**Problem:**
Rewrite the banana beer text below, beginning at the words "Banana beer is made" and stopping after "a cooking fire.". Replace "cooking fire" with "kitchen fire".

-- Start Excerpt --

Banana beer is an alcoholic beverage made from fermentation of mashed bananas. Sorghum, millet or maize flour are added as a source of wild yeast.

Etymology
In Uganda, banana beer is known as mubisi, in DR Congo as Kasiksi, in Kenya as urwaga, and in Rwanda and Burundi as urwagwa.

Background
Banana beer is sometimes consumed during rituals and ceremonies. A similar product called mwenge bigere is made in Uganda with only bananas and sorghum. It can also be found under the names kasiksi, nokrars, rwabitoke, urwedensiya, urwarimu and milinda kaki.

Production

Banana beer is made from ripe (but not over-ripe) East African Highland bananas (Musa acuminata Colla (AAA-EA), Mbidde clone set). To accelerate the ripening of bananas, a hole is dug in the ground, lined with dried banana leaves which are then set on fire. Fresh banana leaves are laid on top of them, and then the unripe bananas. These are then covered by more fresh banana leaves and pseudostems. After four to six days, the bananas are ripe enough. This method only works in the dry season. During the rainy season, bananas are ripened by putting them on a hurdle near a cooking fire.

There are two types of banana that are used for banana beer: the harsh tasting igikashi and the milder tasting igisahira. The banana beer mixture consists of one third igikashi and two thirds igisahira. Once ripened, the bananas are peeled. If they cannot be peeled by hand, they are not ripe enough. After peeling, the bananas are kneaded until soft. The juice is then filtered to get clear banana juice, which is then diluted with water. Sorghum is ground and lightly roasted and then added to the juice. This mixture is left to ferment for 24 hours and then filtered.

-- End Excerpt --
-- Start Data entries --

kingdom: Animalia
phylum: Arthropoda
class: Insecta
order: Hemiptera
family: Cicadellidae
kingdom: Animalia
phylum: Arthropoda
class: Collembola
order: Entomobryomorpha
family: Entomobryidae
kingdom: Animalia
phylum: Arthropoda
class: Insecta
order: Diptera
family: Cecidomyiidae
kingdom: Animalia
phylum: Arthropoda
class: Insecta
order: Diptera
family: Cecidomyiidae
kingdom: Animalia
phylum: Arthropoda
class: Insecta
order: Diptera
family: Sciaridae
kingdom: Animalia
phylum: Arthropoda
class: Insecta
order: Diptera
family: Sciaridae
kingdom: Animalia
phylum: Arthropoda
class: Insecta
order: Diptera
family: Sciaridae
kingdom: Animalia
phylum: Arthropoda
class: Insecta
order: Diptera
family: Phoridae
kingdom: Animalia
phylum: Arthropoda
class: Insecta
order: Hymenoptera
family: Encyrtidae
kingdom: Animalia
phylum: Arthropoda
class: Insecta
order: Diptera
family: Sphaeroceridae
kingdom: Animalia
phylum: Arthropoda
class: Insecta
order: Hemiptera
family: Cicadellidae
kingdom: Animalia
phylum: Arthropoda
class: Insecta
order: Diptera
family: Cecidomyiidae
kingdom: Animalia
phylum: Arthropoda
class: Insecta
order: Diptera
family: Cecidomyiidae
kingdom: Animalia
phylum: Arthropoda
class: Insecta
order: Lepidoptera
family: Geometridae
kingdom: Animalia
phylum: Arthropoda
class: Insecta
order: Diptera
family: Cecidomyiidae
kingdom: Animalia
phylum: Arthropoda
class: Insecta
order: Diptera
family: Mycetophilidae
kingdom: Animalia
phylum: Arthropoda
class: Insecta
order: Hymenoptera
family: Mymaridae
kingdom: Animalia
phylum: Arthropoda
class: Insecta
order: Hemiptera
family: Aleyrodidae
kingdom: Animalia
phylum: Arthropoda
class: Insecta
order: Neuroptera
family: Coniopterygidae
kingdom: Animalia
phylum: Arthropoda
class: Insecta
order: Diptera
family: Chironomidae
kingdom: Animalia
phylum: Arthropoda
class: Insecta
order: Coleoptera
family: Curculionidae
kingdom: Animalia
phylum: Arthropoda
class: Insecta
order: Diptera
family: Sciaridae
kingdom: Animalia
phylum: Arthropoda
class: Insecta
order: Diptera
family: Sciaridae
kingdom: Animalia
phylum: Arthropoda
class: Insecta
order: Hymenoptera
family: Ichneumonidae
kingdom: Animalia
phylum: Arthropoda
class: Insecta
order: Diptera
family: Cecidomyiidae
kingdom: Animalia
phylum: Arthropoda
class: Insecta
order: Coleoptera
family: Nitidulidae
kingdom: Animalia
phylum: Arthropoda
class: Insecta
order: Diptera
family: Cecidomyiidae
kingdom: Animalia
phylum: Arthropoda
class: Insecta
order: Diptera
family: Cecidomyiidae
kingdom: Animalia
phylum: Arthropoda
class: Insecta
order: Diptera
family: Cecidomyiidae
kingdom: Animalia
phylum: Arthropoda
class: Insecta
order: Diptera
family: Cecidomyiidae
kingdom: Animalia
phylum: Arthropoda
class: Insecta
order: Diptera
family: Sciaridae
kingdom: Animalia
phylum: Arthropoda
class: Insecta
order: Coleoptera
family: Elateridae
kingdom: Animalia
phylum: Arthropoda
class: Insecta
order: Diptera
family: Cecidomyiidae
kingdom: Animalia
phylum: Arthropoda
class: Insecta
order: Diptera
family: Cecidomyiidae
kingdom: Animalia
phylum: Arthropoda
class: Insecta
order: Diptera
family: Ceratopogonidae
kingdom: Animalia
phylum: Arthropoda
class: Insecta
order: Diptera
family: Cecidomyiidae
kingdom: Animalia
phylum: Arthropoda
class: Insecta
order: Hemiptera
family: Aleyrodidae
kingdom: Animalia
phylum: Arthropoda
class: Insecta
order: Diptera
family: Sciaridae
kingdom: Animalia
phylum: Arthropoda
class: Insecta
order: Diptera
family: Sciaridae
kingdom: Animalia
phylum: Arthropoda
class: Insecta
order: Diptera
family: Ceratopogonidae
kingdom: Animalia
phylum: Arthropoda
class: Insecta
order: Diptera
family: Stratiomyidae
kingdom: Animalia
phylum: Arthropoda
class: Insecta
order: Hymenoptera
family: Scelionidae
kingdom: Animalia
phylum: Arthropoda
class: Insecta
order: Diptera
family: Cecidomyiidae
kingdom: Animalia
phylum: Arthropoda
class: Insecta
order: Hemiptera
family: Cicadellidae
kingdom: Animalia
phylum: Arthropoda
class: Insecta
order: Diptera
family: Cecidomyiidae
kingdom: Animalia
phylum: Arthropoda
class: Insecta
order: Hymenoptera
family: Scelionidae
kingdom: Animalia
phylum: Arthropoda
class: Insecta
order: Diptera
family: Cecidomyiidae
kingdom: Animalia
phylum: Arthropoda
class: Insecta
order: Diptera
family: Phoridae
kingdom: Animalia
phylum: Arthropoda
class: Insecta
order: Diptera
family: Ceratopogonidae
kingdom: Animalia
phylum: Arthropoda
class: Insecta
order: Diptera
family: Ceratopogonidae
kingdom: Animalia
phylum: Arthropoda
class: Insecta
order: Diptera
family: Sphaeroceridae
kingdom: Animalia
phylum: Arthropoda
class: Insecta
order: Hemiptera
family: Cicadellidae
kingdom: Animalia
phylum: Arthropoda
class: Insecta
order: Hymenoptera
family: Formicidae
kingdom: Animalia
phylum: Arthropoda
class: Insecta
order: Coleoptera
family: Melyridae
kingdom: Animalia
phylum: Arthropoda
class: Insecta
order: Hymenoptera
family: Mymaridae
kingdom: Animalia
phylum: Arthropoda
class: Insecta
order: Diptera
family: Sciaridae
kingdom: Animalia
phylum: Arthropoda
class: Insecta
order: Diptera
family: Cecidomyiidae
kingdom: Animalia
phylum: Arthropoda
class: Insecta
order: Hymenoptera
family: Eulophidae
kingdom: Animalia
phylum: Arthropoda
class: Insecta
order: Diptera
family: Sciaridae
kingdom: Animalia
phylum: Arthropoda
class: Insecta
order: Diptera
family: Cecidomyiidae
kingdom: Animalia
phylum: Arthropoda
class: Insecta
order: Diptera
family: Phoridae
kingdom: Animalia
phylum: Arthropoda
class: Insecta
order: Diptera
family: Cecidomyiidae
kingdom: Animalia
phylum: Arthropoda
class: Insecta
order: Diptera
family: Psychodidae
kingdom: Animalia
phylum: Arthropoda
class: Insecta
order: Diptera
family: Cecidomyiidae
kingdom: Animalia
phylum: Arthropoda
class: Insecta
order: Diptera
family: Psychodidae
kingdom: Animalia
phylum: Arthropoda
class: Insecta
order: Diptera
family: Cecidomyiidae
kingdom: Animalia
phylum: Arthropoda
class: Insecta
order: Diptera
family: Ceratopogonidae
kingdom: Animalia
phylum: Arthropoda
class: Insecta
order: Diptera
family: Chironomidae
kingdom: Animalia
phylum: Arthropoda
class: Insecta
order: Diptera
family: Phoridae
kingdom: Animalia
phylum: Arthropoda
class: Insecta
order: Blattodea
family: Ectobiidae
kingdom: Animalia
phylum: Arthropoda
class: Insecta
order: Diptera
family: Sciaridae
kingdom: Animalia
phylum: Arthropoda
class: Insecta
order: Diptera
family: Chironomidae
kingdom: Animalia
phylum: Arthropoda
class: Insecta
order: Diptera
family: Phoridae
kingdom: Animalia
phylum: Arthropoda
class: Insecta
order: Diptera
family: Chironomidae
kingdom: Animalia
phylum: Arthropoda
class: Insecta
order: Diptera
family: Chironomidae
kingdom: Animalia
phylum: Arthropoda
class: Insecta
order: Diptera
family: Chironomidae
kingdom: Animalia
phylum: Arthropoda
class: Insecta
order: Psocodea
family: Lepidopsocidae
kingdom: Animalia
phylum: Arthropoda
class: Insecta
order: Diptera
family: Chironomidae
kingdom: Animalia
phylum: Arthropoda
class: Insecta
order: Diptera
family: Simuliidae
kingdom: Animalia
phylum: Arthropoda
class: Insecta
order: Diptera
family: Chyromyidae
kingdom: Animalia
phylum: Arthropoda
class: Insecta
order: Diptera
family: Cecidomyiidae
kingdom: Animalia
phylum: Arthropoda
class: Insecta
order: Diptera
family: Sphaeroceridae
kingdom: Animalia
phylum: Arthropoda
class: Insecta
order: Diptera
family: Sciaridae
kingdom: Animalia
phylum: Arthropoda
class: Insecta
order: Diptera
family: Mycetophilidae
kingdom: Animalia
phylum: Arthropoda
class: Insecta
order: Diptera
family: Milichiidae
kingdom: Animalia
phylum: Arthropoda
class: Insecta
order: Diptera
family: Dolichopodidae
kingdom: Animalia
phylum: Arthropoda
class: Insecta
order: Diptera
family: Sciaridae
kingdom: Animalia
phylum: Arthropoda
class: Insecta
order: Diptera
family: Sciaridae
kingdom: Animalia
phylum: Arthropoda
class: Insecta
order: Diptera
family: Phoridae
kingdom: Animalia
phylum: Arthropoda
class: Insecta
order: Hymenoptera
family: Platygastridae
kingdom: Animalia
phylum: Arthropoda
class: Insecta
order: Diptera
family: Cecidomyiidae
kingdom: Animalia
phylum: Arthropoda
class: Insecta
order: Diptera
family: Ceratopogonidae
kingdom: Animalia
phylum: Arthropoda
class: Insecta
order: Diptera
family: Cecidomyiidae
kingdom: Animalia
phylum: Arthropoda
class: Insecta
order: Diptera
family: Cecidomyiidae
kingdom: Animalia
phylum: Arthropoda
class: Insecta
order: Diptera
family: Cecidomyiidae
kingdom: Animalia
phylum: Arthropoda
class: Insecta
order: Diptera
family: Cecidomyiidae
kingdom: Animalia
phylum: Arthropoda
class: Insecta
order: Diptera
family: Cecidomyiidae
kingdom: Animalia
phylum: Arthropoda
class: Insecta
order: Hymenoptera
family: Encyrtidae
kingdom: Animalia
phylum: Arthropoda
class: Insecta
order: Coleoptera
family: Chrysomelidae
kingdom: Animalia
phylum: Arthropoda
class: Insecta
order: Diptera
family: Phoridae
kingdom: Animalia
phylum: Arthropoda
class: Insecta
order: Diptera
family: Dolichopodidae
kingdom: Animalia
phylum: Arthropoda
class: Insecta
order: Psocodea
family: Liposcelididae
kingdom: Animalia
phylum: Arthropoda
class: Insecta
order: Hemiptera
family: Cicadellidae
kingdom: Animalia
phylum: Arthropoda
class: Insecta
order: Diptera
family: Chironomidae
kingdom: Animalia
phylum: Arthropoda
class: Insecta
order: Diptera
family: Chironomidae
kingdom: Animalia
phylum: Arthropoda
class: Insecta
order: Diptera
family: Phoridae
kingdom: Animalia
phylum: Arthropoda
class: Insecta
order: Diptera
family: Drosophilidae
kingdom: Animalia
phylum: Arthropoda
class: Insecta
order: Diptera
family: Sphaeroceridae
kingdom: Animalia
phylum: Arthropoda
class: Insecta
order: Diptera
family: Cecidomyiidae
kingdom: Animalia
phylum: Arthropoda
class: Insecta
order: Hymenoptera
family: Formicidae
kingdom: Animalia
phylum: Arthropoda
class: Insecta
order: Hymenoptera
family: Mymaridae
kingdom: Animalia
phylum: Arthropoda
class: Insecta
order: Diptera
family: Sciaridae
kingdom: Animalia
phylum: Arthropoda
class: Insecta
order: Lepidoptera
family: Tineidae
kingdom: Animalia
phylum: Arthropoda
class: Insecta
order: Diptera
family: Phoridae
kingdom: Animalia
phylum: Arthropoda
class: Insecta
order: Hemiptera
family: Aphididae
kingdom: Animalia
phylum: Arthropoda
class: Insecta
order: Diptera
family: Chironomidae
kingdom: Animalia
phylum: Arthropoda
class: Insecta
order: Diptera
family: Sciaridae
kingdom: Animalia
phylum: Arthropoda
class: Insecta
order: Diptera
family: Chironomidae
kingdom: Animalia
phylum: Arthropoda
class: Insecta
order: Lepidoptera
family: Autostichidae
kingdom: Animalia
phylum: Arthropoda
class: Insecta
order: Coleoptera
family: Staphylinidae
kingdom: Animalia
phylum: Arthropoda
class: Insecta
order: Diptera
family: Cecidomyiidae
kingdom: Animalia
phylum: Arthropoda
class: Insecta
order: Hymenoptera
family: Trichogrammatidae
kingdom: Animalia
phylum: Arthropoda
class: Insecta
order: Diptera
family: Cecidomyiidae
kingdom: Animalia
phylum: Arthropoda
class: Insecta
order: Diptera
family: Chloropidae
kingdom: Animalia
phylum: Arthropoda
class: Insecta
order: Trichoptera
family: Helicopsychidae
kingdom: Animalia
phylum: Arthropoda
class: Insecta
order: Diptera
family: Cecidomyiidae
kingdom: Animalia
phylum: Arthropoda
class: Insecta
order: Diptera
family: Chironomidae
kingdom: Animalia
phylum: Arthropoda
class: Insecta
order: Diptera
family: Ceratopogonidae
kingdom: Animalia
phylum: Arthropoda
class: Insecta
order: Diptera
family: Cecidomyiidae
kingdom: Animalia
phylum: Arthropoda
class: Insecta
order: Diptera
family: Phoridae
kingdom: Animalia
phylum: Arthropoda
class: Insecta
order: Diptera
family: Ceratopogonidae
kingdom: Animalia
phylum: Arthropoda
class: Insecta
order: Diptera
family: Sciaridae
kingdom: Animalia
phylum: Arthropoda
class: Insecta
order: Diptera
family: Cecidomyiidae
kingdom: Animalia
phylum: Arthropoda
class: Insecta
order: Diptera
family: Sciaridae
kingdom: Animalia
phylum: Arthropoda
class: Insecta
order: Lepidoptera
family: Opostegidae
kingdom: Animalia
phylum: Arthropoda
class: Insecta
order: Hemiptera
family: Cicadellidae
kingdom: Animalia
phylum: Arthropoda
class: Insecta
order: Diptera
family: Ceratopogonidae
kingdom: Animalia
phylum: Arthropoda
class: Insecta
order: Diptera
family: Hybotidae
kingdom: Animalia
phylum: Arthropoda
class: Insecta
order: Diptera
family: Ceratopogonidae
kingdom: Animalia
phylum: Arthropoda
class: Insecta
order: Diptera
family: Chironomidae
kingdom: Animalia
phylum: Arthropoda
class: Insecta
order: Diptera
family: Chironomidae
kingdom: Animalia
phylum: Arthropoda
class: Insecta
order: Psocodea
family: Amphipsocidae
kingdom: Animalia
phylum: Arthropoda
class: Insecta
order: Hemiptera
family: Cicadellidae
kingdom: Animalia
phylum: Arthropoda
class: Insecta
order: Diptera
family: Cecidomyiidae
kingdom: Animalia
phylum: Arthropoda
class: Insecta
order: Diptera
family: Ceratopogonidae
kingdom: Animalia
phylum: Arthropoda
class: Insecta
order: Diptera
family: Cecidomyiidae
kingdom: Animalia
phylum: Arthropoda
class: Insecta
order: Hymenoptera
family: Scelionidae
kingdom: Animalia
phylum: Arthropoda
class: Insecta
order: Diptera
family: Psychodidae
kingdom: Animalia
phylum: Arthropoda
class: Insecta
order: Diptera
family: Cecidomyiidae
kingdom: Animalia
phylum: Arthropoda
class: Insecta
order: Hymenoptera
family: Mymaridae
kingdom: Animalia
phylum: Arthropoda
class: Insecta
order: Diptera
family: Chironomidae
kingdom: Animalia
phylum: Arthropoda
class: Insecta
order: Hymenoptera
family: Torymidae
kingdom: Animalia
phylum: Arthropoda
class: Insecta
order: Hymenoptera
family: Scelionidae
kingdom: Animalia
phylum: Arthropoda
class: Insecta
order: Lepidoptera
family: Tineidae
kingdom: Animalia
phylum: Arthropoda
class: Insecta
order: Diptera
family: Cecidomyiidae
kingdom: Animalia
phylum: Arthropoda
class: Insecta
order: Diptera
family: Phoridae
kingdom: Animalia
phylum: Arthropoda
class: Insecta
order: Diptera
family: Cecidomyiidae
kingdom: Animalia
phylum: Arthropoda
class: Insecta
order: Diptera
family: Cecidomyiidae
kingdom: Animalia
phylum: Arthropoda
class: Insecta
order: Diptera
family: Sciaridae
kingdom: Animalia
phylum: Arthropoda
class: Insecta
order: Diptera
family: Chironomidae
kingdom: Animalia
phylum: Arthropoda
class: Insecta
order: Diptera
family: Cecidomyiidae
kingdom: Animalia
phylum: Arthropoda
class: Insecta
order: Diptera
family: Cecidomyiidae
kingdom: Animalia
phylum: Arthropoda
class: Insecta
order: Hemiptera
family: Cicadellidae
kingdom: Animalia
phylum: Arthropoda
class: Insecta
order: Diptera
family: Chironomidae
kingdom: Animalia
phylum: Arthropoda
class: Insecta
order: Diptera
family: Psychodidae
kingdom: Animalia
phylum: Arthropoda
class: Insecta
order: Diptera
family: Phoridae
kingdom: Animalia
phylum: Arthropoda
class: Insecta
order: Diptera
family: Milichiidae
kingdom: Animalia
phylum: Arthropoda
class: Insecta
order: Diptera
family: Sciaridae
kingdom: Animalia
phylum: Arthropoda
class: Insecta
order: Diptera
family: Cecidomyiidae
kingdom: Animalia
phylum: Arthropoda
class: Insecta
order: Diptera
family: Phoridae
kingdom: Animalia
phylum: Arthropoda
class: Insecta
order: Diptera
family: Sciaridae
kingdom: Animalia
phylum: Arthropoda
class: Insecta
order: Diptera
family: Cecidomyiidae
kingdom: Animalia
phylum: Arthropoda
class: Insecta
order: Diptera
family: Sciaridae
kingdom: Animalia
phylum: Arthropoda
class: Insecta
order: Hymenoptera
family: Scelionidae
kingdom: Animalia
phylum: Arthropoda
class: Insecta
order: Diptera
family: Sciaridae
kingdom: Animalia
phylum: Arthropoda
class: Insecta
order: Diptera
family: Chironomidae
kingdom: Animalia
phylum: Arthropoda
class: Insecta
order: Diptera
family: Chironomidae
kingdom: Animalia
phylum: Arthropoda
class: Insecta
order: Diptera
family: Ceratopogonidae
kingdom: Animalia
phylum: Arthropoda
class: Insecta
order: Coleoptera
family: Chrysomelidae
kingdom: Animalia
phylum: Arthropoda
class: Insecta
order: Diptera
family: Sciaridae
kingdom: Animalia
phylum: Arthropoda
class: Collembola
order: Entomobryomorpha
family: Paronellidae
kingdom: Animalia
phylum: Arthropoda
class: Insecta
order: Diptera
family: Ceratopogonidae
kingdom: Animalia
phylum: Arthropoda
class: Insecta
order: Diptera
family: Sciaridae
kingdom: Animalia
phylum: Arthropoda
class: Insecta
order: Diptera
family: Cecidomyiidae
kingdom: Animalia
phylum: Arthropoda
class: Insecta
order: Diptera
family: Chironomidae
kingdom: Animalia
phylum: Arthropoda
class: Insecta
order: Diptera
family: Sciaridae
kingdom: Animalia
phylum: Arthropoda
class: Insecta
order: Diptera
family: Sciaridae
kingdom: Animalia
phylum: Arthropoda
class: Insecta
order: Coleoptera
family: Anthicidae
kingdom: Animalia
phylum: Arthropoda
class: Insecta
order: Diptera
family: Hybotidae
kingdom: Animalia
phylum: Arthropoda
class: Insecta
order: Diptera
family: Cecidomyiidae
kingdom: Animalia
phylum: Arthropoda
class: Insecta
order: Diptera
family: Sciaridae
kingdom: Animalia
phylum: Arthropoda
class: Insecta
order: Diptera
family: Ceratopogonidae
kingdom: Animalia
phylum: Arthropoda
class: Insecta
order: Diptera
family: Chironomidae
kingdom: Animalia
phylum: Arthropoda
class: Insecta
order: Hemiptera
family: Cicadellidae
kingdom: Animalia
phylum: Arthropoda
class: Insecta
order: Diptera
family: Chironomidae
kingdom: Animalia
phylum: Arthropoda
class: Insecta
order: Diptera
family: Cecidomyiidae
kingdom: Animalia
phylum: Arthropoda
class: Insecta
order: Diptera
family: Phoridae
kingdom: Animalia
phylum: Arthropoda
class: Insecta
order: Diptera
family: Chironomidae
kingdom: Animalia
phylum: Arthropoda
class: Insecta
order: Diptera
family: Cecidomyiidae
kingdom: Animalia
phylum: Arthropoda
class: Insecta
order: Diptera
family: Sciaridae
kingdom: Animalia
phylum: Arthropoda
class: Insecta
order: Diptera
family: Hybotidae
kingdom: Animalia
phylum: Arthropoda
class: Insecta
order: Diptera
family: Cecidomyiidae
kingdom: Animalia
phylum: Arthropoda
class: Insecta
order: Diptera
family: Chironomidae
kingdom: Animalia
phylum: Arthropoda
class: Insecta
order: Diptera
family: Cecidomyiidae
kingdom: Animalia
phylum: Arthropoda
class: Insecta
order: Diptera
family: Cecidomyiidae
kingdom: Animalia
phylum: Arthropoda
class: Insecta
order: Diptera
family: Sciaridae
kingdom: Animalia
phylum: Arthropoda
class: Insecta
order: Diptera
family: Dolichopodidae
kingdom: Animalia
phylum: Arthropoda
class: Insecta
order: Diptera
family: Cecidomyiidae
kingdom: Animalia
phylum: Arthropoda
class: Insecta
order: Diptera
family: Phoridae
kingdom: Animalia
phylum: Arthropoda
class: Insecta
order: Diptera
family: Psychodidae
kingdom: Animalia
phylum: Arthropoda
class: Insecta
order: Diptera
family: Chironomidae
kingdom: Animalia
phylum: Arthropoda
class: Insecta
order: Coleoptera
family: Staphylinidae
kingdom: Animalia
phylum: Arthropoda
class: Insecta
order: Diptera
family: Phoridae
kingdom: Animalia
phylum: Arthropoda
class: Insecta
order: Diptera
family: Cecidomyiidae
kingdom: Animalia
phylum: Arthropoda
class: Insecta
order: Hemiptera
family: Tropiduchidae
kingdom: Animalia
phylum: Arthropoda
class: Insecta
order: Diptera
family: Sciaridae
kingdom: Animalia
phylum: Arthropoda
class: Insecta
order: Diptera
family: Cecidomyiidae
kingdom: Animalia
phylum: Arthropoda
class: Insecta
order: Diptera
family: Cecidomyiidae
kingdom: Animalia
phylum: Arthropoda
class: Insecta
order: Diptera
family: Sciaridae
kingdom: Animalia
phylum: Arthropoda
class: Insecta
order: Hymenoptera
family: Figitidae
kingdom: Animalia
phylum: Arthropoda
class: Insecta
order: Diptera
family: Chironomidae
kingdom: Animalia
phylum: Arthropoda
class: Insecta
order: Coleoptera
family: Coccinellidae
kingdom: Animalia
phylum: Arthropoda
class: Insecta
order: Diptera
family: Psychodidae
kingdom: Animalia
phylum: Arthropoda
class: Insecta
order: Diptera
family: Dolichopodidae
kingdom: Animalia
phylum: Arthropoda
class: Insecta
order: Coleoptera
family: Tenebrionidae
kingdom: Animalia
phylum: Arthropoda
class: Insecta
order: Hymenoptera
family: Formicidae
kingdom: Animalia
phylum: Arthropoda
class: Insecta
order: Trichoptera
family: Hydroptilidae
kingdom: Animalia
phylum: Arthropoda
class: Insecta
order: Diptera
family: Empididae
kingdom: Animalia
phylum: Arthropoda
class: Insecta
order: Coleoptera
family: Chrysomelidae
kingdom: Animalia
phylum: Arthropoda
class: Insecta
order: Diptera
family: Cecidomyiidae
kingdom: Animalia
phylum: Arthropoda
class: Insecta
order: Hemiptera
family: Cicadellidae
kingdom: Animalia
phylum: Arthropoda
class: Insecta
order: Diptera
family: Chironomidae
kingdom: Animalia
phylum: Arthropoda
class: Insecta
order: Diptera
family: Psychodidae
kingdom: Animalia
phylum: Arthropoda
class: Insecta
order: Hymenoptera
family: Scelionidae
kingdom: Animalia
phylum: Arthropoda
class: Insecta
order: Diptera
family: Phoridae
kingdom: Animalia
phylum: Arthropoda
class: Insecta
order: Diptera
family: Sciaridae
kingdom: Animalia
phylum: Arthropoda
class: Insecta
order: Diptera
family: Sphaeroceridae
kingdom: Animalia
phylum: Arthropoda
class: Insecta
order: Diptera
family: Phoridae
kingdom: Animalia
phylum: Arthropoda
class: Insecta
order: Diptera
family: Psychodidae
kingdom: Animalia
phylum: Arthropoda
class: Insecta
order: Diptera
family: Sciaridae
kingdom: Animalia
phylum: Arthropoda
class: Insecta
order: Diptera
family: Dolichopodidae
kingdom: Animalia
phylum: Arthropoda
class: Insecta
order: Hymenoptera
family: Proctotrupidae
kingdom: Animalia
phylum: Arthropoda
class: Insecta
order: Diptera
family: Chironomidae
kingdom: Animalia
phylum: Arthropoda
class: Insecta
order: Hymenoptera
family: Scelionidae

-- End Data entries --

**The solution:**
Banana beer is made from ripe (but not over-ripe) East African Highland bananas (Musa acuminata Colla (AAA-EA), Mbidde clone set). To accelerate the ripening of bananas, a hole is dug in the ground, lined with dried banana leaves which are then set on fire. Fresh banana leaves are laid on top of them, and then the unripe bananas. These are then covered by more fresh banana leaves and pseudostems. After four to six days, the bananas are ripe enough. This method only works in the dry season. During the rainy season, bananas are ripened by putting them on a hurdle near a kitchen fire.